→ TASK ITEM: Your answer should hold all lines of the entries that include the word "uest".

→ EXTRACTED DATA:
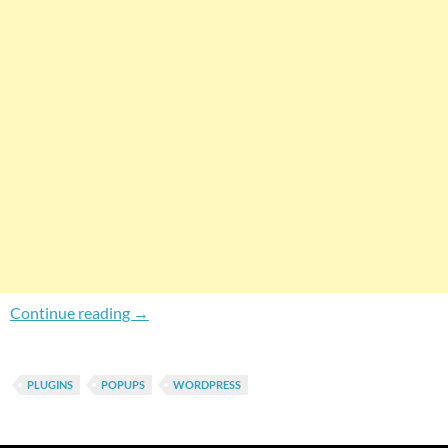
PopupPress Lite – Create Elegant Overlappi
Continue reading
→
PLUGINS
POPUPS
WORDPRESS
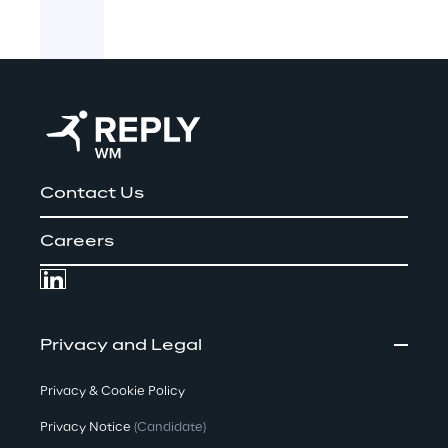
Contact Us
Careers
Privacy and Legal
Privacy & Cookie Policy
Privacy Notice
(Candidate)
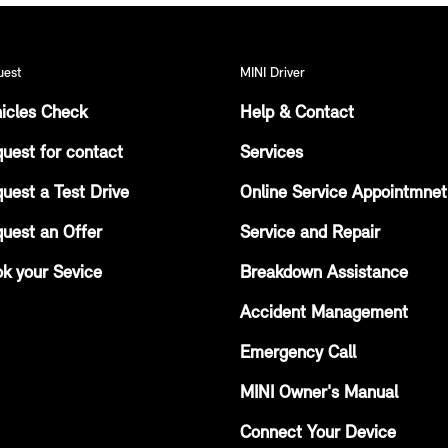
uest
MINI Driver
icles Check
Help & Contact
uest for contact
Services
uest a Test Drive
Online Service Appointmnet
uest an Offer
Service and Repair
k your Sevice
Breakdown Assistance
Accident Management
Emergency Call
MINI Owner's Manual
Connect Your Device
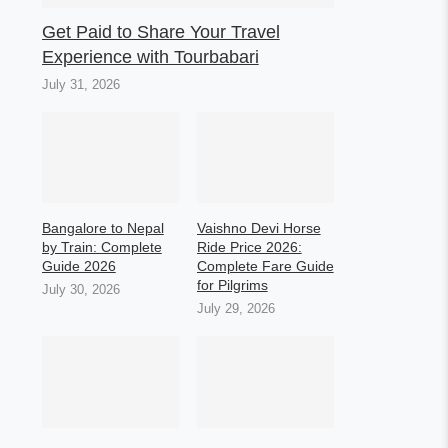
Get Paid to Share Your Travel
Experience with Tourbabari
July 31, 2026
Bangalore to Nepal
Vaishno Devi Horse
by Train: Complete
Ride Price 2026:
Guide 2026
Complete Fare Guide
for Pilgrims
July 30, 2026
July 29, 2026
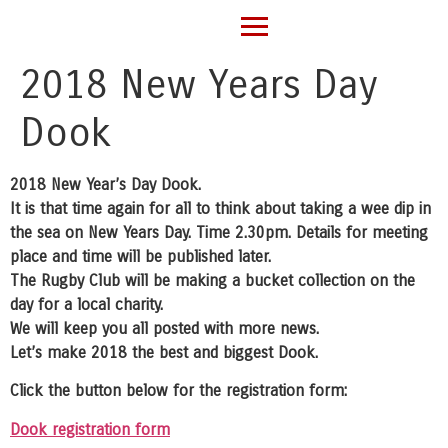
2018 New Years Day
Dook
2018 New Year’s Day Dook.
It is that time again for all to think about taking a wee dip in
the sea on New Years Day. Time 2.30pm. Details for meeting
place and time will be published later.
The Rugby Club will be making a bucket collection on the
day for a local charity.
We will keep you all posted with more news.
Let’s make 2018 the best and biggest Dook.
Click the button below for the registration form:
Dook registration form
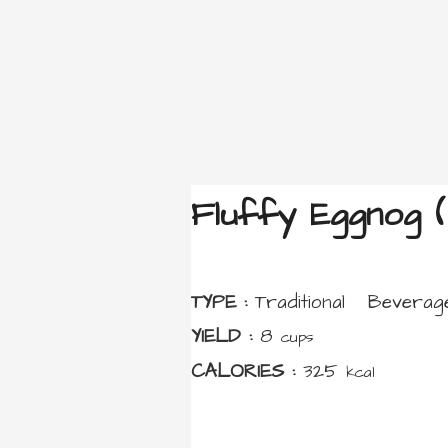
Fluffy Eggnog (
TYPE :
Traditional
Beverag
YIELD :
8
cups
CALORIES :
325
kcal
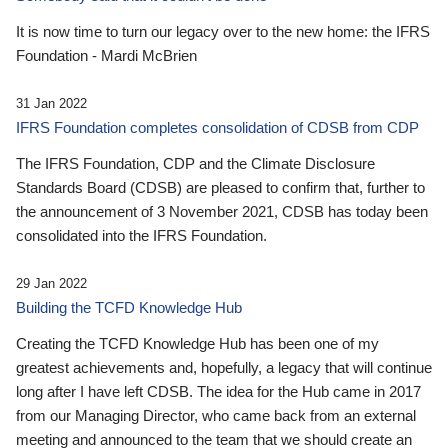
It is now time to turn our legacy over to the new home: the IFRS
Foundation - Mardi McBrien
31 Jan 2022
IFRS Foundation completes consolidation of CDSB from CDP
The IFRS Foundation, CDP and the Climate Disclosure
Standards Board (CDSB) are pleased to confirm that, further to
the announcement of 3 November 2021, CDSB has today been
consolidated into the IFRS Foundation.
29 Jan 2022
Building the TCFD Knowledge Hub
Creating the TCFD Knowledge Hub has been one of my
greatest achievements and, hopefully, a legacy that will continue
long after I have left CDSB. The idea for the Hub came in 2017
from our Managing Director, who came back from an external
meeting and announced to the team that we should create an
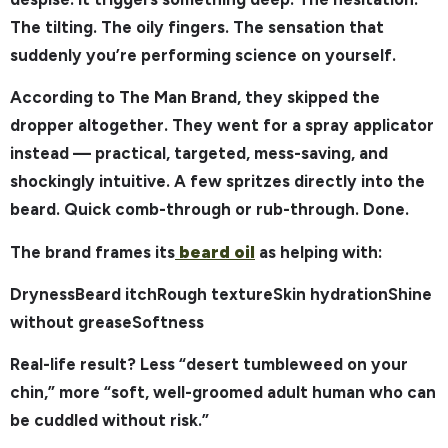
The tilting. The oily fingers. The sensation that
suddenly you’re performing science on yourself.
According to The Man Brand, they skipped the
dropper altogether. They went for a spray applicator
instead — practical, targeted, mess-saving, and
shockingly intuitive. A few spritzes directly into the
beard. Quick comb-through or rub-through. Done.
The brand frames its
beard oil
as helping with:
DrynessBeard itchRough textureSkin hydrationShine
without greaseSoftness
Real-life result? Less “desert tumbleweed on your
chin,” more “soft, well-groomed adult human who can
be cuddled without risk.”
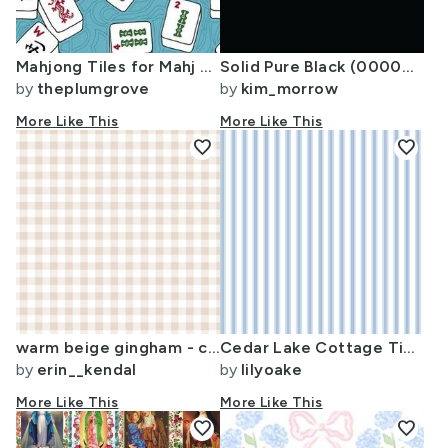
Mahjong Tiles for Mahj Game on Aqua Background
Solid Pure Black (000000)
by
theplumgrove
by
kim_morrow
More Like This
More Like This
favorite
favorite
warm beige gingham - cottagecore modern farmhouse timeless neutral nursery
Cedar Lake Cottage Ticking Stripe blueberry VERTICAL
by
erin__kendal
by
lilyoake
More Like This
More Like This
favorite
favorite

→ WRITTEN REPLY:
uest
uest for contact
uest a Test Drive
uest an Offer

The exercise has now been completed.